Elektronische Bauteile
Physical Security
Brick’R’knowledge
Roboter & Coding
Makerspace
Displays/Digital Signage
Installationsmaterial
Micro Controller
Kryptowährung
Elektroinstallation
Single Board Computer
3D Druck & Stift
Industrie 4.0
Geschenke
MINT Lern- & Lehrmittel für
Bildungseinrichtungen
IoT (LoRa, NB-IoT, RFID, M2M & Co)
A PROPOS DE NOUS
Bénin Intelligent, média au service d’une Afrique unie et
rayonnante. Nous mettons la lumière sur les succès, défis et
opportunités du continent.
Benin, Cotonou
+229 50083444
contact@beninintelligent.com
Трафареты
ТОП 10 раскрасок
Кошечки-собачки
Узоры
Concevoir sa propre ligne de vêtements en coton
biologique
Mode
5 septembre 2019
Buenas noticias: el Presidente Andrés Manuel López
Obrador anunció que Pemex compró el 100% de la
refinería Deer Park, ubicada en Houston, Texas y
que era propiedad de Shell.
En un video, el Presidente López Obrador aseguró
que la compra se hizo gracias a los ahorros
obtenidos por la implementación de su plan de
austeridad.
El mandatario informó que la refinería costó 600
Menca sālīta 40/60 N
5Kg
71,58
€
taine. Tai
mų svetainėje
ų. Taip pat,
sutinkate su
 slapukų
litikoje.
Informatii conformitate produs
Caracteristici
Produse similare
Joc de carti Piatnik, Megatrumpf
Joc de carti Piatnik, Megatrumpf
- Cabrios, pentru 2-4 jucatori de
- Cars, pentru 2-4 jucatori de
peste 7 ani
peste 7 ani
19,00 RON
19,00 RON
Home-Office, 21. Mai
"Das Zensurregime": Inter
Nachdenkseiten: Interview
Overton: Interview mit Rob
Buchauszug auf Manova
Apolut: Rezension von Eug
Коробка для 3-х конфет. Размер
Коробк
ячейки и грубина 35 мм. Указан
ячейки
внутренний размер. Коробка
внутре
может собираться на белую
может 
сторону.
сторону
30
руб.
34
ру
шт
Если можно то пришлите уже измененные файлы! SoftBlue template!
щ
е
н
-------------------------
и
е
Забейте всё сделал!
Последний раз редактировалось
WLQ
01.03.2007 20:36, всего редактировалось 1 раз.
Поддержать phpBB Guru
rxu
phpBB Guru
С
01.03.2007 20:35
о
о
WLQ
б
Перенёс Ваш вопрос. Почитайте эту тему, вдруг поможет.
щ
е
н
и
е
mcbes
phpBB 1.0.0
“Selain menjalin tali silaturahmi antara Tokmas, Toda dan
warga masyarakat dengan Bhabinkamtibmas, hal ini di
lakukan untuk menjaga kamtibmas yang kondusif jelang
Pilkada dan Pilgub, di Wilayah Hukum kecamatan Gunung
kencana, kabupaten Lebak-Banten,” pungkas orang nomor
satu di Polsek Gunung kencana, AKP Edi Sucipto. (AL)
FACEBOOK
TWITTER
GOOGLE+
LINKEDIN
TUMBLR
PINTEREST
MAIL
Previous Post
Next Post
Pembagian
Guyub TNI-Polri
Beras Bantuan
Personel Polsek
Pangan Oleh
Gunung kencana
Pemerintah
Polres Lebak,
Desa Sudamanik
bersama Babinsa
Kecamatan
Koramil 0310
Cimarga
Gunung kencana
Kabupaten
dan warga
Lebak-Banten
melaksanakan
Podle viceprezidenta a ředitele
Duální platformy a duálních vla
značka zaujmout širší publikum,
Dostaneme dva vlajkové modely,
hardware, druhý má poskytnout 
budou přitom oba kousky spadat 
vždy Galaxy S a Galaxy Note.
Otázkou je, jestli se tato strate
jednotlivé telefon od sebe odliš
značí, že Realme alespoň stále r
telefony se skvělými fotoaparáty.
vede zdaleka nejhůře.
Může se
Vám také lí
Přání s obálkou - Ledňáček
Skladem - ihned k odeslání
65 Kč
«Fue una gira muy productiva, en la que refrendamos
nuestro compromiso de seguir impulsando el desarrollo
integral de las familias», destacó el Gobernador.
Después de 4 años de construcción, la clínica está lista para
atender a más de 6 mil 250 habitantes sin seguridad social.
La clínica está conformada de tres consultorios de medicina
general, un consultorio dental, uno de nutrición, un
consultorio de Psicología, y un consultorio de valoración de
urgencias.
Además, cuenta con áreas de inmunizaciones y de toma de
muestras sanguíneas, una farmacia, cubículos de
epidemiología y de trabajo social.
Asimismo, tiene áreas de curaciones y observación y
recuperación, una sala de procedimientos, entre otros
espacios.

::::

**Work to be completed**
Copy out the items above word for word, from their very first line through the line that contains "A PROPOS DE NOUS". Include both of those lines.

**Task answer**
Elektronische Bauteile
Physical Security
Brick’R’knowledge
Roboter & Coding
Makerspace
Displays/Digital Signage
Installationsmaterial
Micro Controller
Kryptowährung
Elektroinstallation
Single Board Computer
3D Druck & Stift
Industrie 4.0
Geschenke
MINT Lern- & Lehrmittel für
Bildungseinrichtungen
IoT (LoRa, NB-IoT, RFID, M2M & Co)
A PROPOS DE NOUS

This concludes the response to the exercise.